20 November 2008

Where the bloody hell is MY bailout??

I have refrained from commenting on the economic mess thus far because the election was far too engrossing.  Now that I don't have to have hysterics over the McFailin/Same ticket, I intend to make up for lost time.

I worked in the financial services industry for seven very long years.  I wasn't a loan officer (thank the gentle goddess) but I worked with many of them, and understand the process well.  I don't have much sympathy for the lenders who ended up with a bunch of bad debt.  At Ye Olde Evile Bank, they had a simple calculation that they did to figure out how much they could lend to a particular person.  If you didn't, oh, HAVE A JOB, then you weren't getting a loan.  If you couldn't afford a bazillion dollar a month mortgage, you weren't going to get one.  If you didn't have serious cash for a down payment on a house, your interest rate was going to be high.  All of this is pretty common-sense.  So allowing people to get into mortgages where they end up upside-down (where they owe more than the house is worth) was not the smartest move the lenders could make.

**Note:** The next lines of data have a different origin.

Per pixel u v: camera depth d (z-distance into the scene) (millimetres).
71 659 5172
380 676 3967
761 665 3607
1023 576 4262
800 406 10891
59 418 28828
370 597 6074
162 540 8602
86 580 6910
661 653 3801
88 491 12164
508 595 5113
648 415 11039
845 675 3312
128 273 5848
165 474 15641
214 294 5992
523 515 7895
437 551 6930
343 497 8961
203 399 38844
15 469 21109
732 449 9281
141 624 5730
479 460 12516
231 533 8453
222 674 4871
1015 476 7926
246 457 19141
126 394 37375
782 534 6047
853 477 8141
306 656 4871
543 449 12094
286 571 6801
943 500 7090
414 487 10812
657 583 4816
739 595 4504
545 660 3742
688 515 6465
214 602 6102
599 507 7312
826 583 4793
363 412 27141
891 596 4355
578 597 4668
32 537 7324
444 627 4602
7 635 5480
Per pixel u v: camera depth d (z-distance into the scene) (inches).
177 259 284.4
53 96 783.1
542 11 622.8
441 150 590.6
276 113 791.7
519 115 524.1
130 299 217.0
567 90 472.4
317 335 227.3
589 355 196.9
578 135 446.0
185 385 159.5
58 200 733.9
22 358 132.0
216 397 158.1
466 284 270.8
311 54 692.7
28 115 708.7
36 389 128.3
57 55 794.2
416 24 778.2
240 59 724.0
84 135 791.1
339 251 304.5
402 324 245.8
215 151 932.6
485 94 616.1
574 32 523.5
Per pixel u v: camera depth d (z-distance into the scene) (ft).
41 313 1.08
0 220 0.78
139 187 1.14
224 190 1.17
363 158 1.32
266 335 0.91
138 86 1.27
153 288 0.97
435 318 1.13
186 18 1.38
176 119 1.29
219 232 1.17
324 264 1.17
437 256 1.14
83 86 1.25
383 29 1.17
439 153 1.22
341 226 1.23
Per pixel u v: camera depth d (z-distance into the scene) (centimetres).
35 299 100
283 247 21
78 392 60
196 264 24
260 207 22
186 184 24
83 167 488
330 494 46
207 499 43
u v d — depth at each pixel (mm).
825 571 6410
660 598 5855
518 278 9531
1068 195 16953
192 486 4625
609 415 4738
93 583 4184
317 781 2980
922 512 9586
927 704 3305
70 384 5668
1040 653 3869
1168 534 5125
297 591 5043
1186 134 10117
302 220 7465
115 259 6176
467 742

I have a very difficult time stomaching the 700 BILLION with-a-B bailout package.  Big problems with that.  I'm astonished (and disgusted) that it passed Congress.  Keeping fat-cat executives swimming in golden parachutes does not sit well with me.  I'm also disgusted to note that Bloomberg News has had to take the ridiculous step of suing the federal government to get information about which banks are taking advantage of the bailout.  Transparency, anyone?  Ugh.

Now the US auto manufacturers are requesting an additional 25 billion dollars.  If you've never seen the number shown in a numerical format, here it is: 25,000,000,000,000

That, my friends, is a large number.

I have little sympathy for the automakers, in the same way that I don't feel sorry for the lenders.  American car manufacturers have spent the last 10+ years focusing on SUVs, ginormous gas-guzzlers that the average person has no need for.  If you're not hauling big stuff around in a trailer, or living in super-rugged territory, YOU DO NOT NEED A 4-WHEEL DRIVE BEHEMOTH.  *ahem*  Sorry.  I'll step down off the soapbox.

But US car manufacturers haven't spent the time or the money working on alternative fuels, and have lobbied against more stringent CAFE standards, the government acronym for legislation that involves vehicle emissions.  Of course, I also place some blame for this squarely at the feet of the Idiot Administration, which funneled money for research into alternative energy to other sources, and spent a bunch of time trying to convince Congress to allow drilling in the Gulf of Mexico and in Anwar.  But that IS what ya get when you have an oil executive and his cronies running the country.

The thing is that when I was unemployed in the summer of 2007, there wasn't anyone handing ME a financial bailout package.  There were no lines of taxpayers willing to pony-up for me to fix all of my economic woes.  So how about it, Uncle Sam?  Where's MY cash?